On that cheery note, remember to always look on the bright side of life!



  1. Thomas Berry (born 1914) is a Catholic priest, cultural historian and ecotheologian - note: "economist" is NOT listed as one of his titles.
    "We are doing a bad job of managing our house, which is Earth." - Yes, even a conservative can agree with this.
    "our economic system does not fit our ecological and energy realities." - Is just flat incorrect.
    "Our economic system is based on unlimited growth and consumption of goods." - is an incorrect (and somewhat jaded) definition of free market capitalism.

    The problem is not our economic system (there is NONE better), the problem is people (and liberal theologians?).

    There is no other economic system extant that can better address the issue of scarce natural resources. There is not one that better rewards innovation and change and flexibility and exploration and research.

    The problem we face today is indeed one of stewardship - which I guess is implicit in your comments. Perhaps "theologians" should emphasize this more, personal responsibility and stewardship. The "house" is not ours (it's Gods) and the future is not ours (and extends beyond the next quarter's earnings report).

    As for the elements of your "positive vision" (many I agree with), the only way to efficiently implement them is through "enlightened" free market capitalism and entrepreneurialism (see Whole Foods Markets as an example).

    Does the pie need to be more equitably served? Perhaps, indeed. Can the pie continue to be enlarged? Even in the face of scarce resources? Absolutely!

    With the right profit motive, some one will ALWAYS scour that waste heap and come up with "the better mousetrap".

  2. Hi Austin,

    Thank you for your response. Thank you for mentioning areas of agreement and areas of disagreement.

    The real problem I have regarding our economic system is that is has no morality built into it. We serve it, rather than have it serve us.

    Therefore, we think it is quite normal and natural to use and misuse Earth's resources because so doing keeps the economy going. We act as though the economy is value neutral.

    However, if we think of Earth as home or a household, there is value built into that. We care about all of the inhabitants. Our economy therefore would have rules regarding the well-being of these inhabitants.

    It would be silly to think that if I have five children, that one of them will eat steaks, have video games, a college education, and that the other four will barely survive with inadequate healthcare, food, shelter.

    We have rules for our households. Take no more than our share.
    Clean up after ourselves.
    Keep it in good repair for future generations.

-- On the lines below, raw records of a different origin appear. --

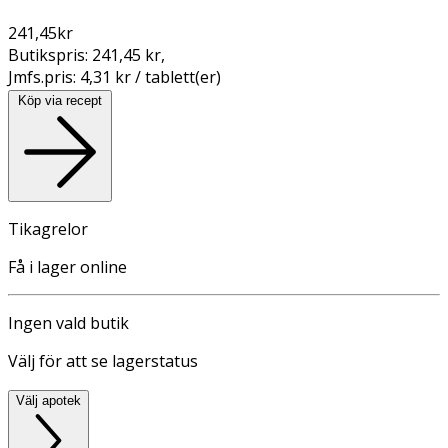
241,45
kr
Butikspris:
241,45 kr
,
Jmfs.pris:
4,31 kr / tablett(er)
Köp via recept
Tikagrelor
Få i lager online
Ingen vald butik
Välj för att se lagerstatus
Välj apotek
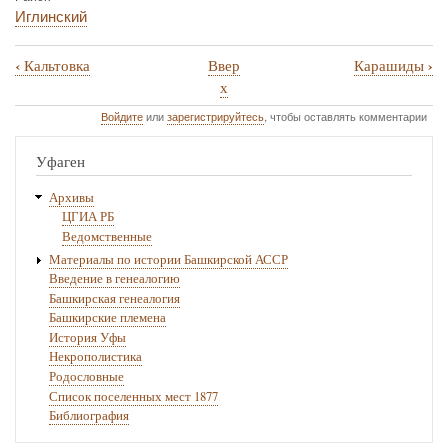
Иглинский
‹
›
Кальтовка
Ввер
Карашиды
Перекрёстные
х
ссылки
Войдите
или
зарегистрируйтесь
, чтобы оставлять комментарии
книги
Уфаген
для
Карамалы
Архивы
ЦГИА РБ
Ведомственные
Материалы по истории Башкирской АССР
Введение в генеалогию
Башкирская генеалогия
Башкирские племена
История Уфы
Некрополистика
Родословные
Список поселенных мест 1877
Библиография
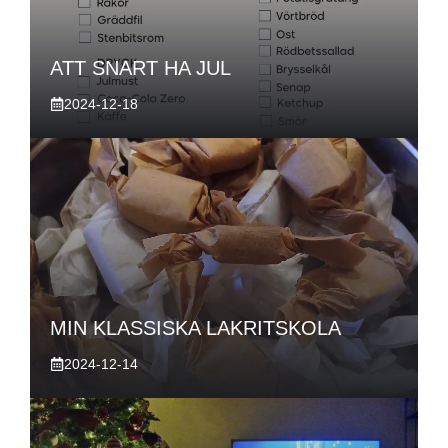
ATT SNART HA JUL
2024-12-18
MIN KLASSISKA LAKRITSKOLA
2024-12-14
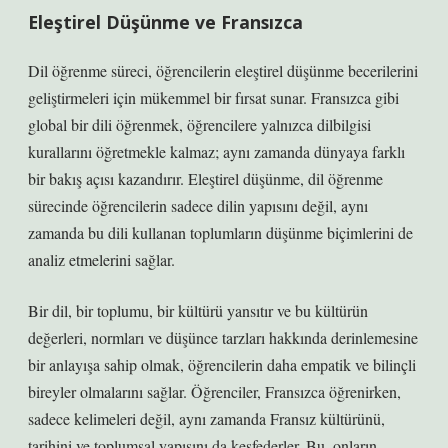
Eleştirel Düşünme ve Fransızca
Dil öğrenme süreci, öğrencilerin eleştirel düşünme becerilerini
geliştirmeleri için mükemmel bir fırsat sunar. Fransızca gibi
global bir dili öğrenmek, öğrencilere yalnızca dilbilgisi
kurallarını öğretmekle kalmaz; aynı zamanda dünyaya farklı
bir bakış açısı kazandırır. Eleştirel düşünme, dil öğrenme
sürecinde öğrencilerin sadece dilin yapısını değil, aynı
zamanda bu dili kullanan toplumların düşünme biçimlerini de
analiz etmelerini sağlar.
Bir dil, bir toplumu, bir kültürü yansıtır ve bu kültürün
değerleri, normları ve düşünce tarzları hakkında derinlemesine
bir anlayışa sahip olmak, öğrencilerin daha empatik ve bilinçli
bireyler olmalarını sağlar. Öğrenciler, Fransızca öğrenirken,
sadece kelimeleri değil, aynı zamanda Fransız kültürünü,
tarihini ve toplumsal yapısını da keşfederler. Bu, onların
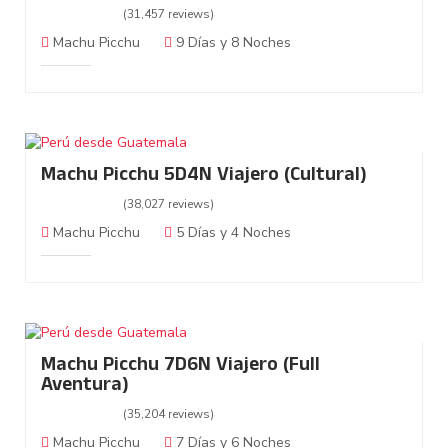
(31,457 reviews)
Machu Picchu
9 Días y 8 Noches
Machu Picchu 5D4N Viajero (Cultural)
(38,027 reviews)
Machu Picchu
5 Días y 4 Noches
Machu Picchu 7D6N Viajero (Full
Aventura)
(35,204 reviews)
Machu Picchu
7 Días y 6 Noches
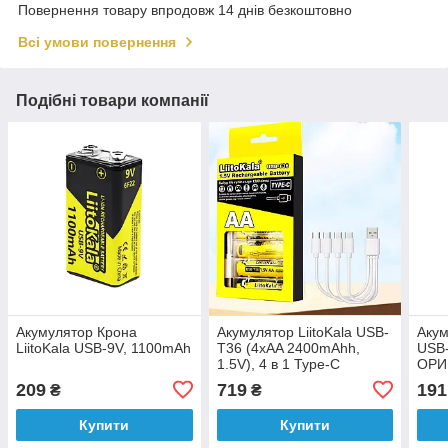
Повернення товару впродовж 14 днів безкоштовно
Всі умови повернення
Подібні товари компанії
Акумулятор Крона
Акумулятор LiitoKala USB-
Акум
LiitoKala USB-9V, 1100mAh
T36 (4xAA 2400mAhh,
USB-
1.5V), 4 в 1 Type-C
ОРИ
209
719
191
₴
₴
Купити
Купити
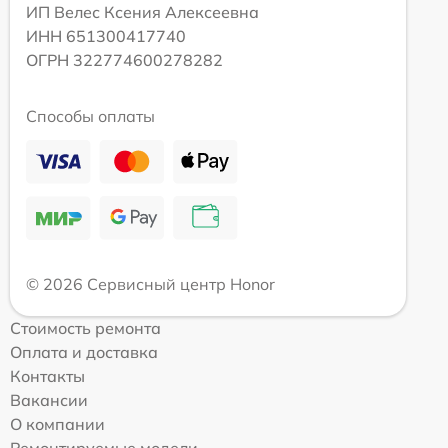
ИП Велес Ксения Алексеевна
ИНН 651300417740
ОГРН 322774600278282
Способы оплаты
© 2026 Сервисный центр Honor
Стоимость ремонта
Оплата и доставка
Контакты
Вакансии
О компании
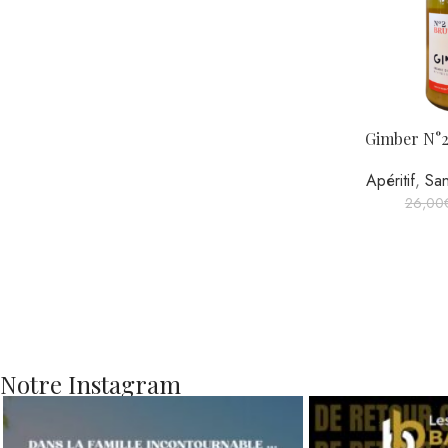
Notre Instagram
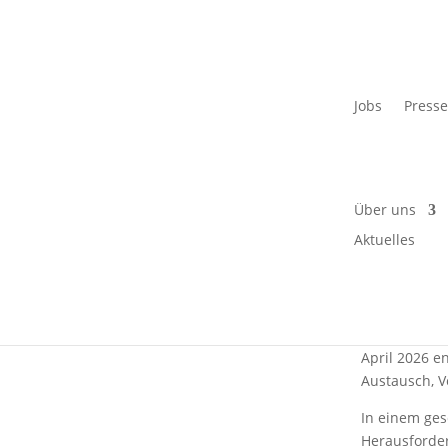
« Zurück zur Übersicht
Jobs
Press
Gesprä
nach P
Über uns
Aktuelles
Für Trauernde
Der Verlust 
dann, wenn e
April 2026 e
Austausch, V
In einem ge
Herausforde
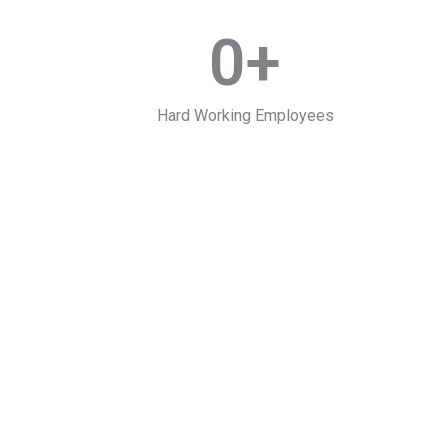
0
+
Hard Working Employees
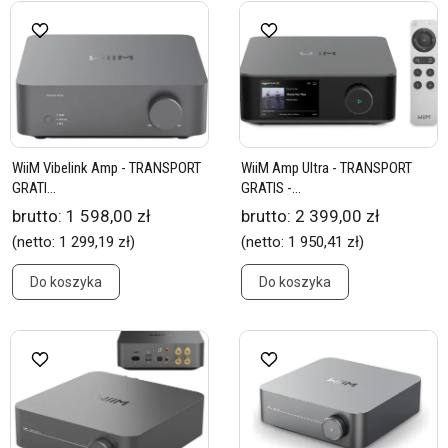
WiiM Vibelink Amp - TRANSPORT
WiiM Amp Ultra - TRANSPORT
GRATI...
GRATIS -...
brutto:
1 598,00 zł
brutto:
2 399,00 zł
(netto:
1 299,19 zł
)
(netto:
1 950,41 zł
)
Do koszyka
Do koszyka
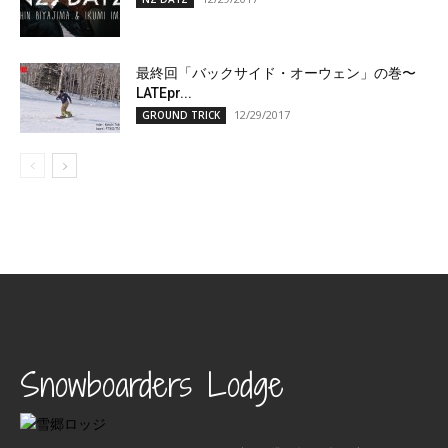
最終回「バックサイド・オーウェン」の巻〜
LATEpr...
12/29/2017
GROUND TRICK
Snowboarders Lodge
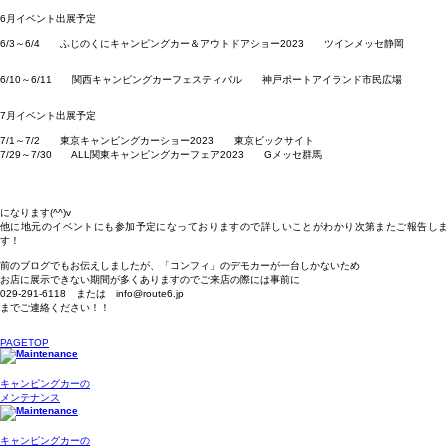
6月イベント出展予定
6/3～6/4 ふじのくにキャンピングカー＆アウトドアショー2023 ツインメッセ静岡
6/10～6/11 関西キャンピングカーフェスティバル 神戸ポートアイランド市民広場
7月イベント出展予定
7/1～7/2 東京キャンピングカーショー2023 東京ビックサイト
7/29～7/30 ALL関東キャンピングカーフェア2023 Gメッセ群馬
になります(^^)v
他に地元のイベントにも参加予定になっておりますので詳しいことがわかり次第またご報告しま
す！
前のブログでもお伝えしましたが、「コンフィ」のデモカーが一台しかないため
お店に展示できない期間が多くありますのでご来店の際には事前に
029-291-6118 または info@route6.jp
までご連絡ください！！
PAGETOP
キャンピングカーの
メンテナンス
キャンピングカーの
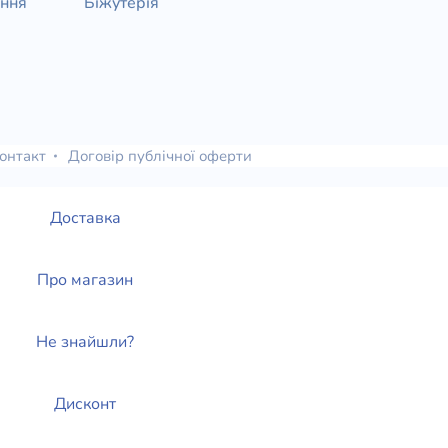
ання
Біжутерія
онтакт
Договір публічної оферти
Доставка
Про магазин
Не знайшли?
Дисконт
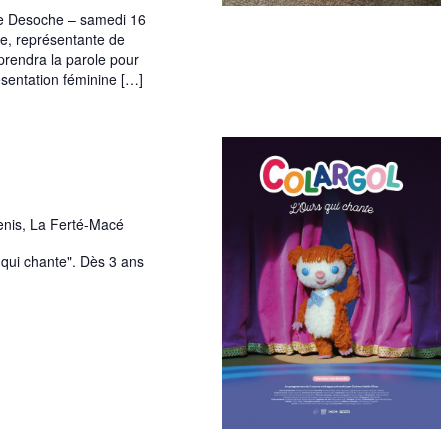
e Desoche – samedi 16
, représentante de
prendra la parole pour
ésentation féminine […]
Denis, La Ferté-Macé
s qui chante". Dès 3 ans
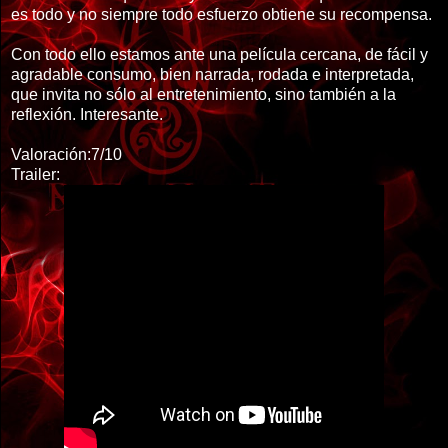
es todo y no siempre todo esfuerzo obtiene su recompensa.
Con todo ello estamos ante una película cercana, de fácil y
agradable consumo, bien narrada, rodada e interpretada,
que invita no sólo al entretenimiento, sino también a la
reflexión. Interesante.
Valoración:7/10
Trailer:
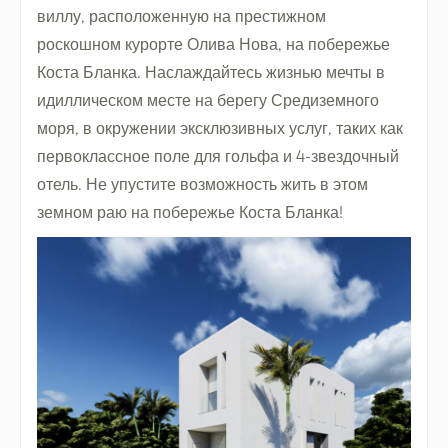
виллу, расположенную на престижном
роскошном курорте Олива Нова, на побережье
Коста Бланка. Наслаждайтесь жизнью мечты в
идиллическом месте на берегу Средиземного
моря, в окружении эксклюзивных услуг, таких как
первоклассное поле для гольфа и 4-звездочный
отель. Не упустите возможность жить в этом
земном раю на побережье Коста Бланка!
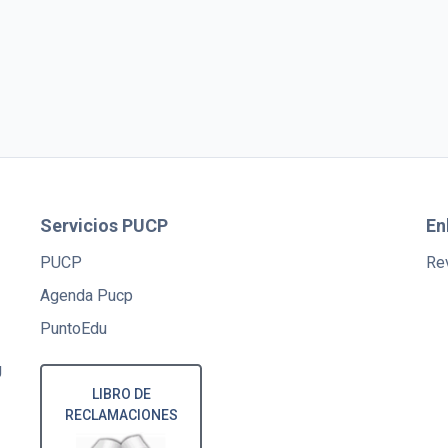
Servicios PUCP
En
PUCP
Rev
Agenda Pucp
PuntoEdu
U
LIBRO DE
RECLAMACIONES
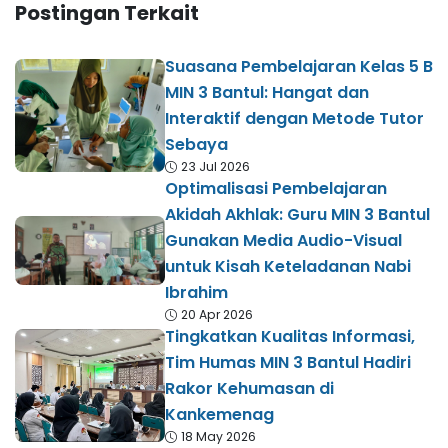
Postingan Terkait
Suasana Pembelajaran Kelas 5 B
MIN 3 Bantul: Hangat dan
Interaktif dengan Metode Tutor
Sebaya
23 Jul 2026
Optimalisasi Pembelajaran
Akidah Akhlak: Guru MIN 3 Bantul
Gunakan Media Audio-Visual
untuk Kisah Keteladanan Nabi
Ibrahim
20 Apr 2026
Tingkatkan Kualitas Informasi,
Tim Humas MIN 3 Bantul Hadiri
Rakor Kehumasan di
Kankemenag
18 May 2026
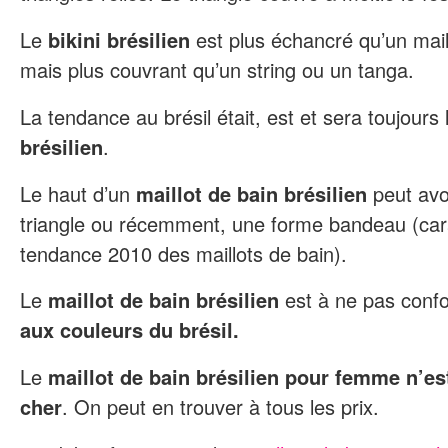
Le
bikini brésilien
est plus échancré qu’un mail
mais plus couvrant qu’un string ou un tanga.
La tendance au brésil était, est et sera toujours
brésilien
.
Le haut d’un
maillot de bain brésilien
peut avo
triangle ou récemment, une forme bandeau (cara
tendance 2010 des maillots de bain).
Le
maillot de bain brésilien
est à ne pas conf
aux couleurs du brésil.
Le
maillot de bain brésilien pour femme n’e
cher
. On peut en trouver à tous les prix.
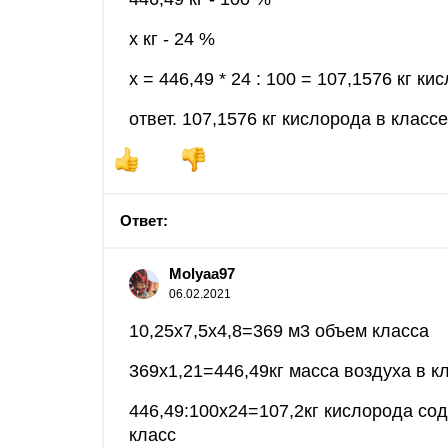
х кг - 24 %
х = 446,49 * 24 : 100 = 107,1576 кг к
ответ. 107,1576 кг кислорода в классе
Ответ:
Molyaa97
06.02.2021
10,25х7,5х4,8=369 м3 объем класса
369х1,21=446,49кг масса воздуха в к
446,49:100х24=107,2кг кислорода со
класс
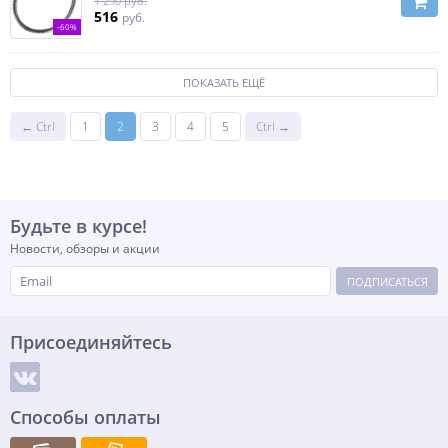
1 290 руб.
516
руб.
-60%
ПОКАЗАТЬ ЕЩЁ
← Ctrl
1
2
3
4
5
Ctrl →
Будьте в курсе!
Новости, обзоры и акции
ПОДПИСАТЬСЯ
Присоединяйтесь
Способы оплаты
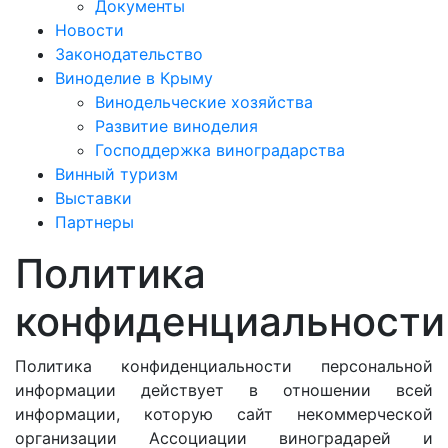
Документы
Новости
Законодательство
Виноделие в Крыму
Винодельческие хозяйства
Развитие виноделия
Господдержка виноградарства
Винный туризм
Выставки
Партнеры
Политика
конфиденциальности
Политика конфиденциальности персональной
информации действует в отношении всей
информации, которую сайт некоммерческой
организации Ассоциации виноградарей и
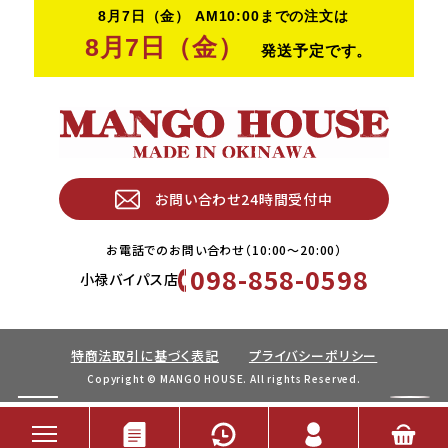
お問い合わせ24時間受付中
お電話でのお問い合わせ（10:00〜20:00）
098-858-0598
小禄バイパス店
特商法取引に基づく表記
プライバシーポリシー
Copyright © MANGO HOUSE. All rights Reserved.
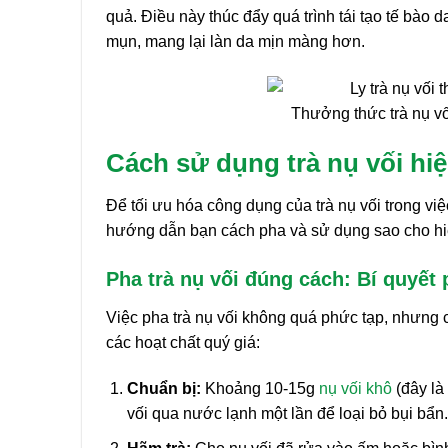
quả. Điều này thúc đẩy quá trình tái tạo tế bà
mụn, mang lại làn da mịn màng hơn.
Thưởng thức trà nụ vố
Cách sử dụng trà nụ vối hi
Để tối ưu hóa công dụng của trà nụ vối trong vi
hướng dẫn bạn cách pha và sử dụng sao cho hi
Pha trà nụ vối đúng cách: Bí quyết
Việc pha trà nụ vối không quá phức tạp, nhưng 
các hoạt chất quý giá:
Chuẩn bị:
Khoảng 10-15g
nụ vối khô
(đây là
vối qua nước lạnh một lần để loại bỏ bụi bẩn.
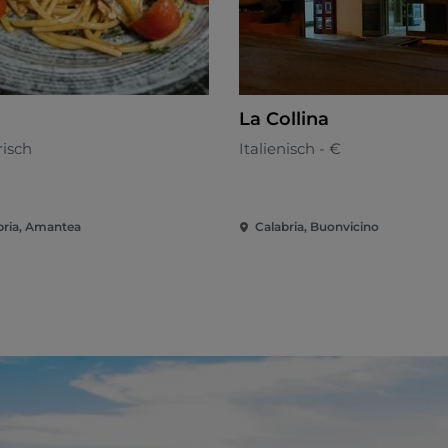
La Collina
risch
Italienisch - €
bria, Amantea
Calabria, Buonvicino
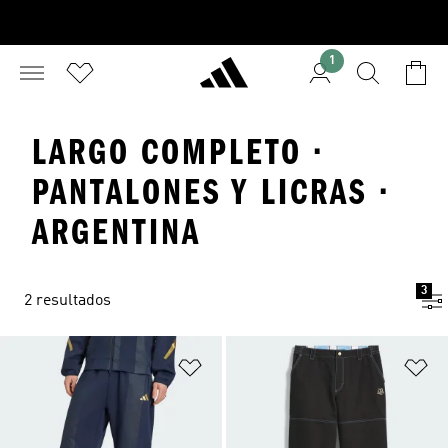
1
LARGO COMPLETO ·
PANTALONES Y LICRAS ·
ARGENTINA
3
2 resultados
Añadir a la lista de deseos
Añ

    I agree with you regarding the creativity of humanity coming up with the better mousetrap. The market is not doing it nor can it. There is no mousetrap that will replace the energy we get now from fossil fuels. Life will change drastically particularly for us in the so-called First World.

    Finally, as far as personal stewardship is concerned, yes, we do need to encourage that. That cannot be the only message, however. We are so caught in a destructive, wasteful system that no amount of personal stewardship can change the trend. The consciousness of all of us must change regarding how we manage our house (or God's house if you prefer).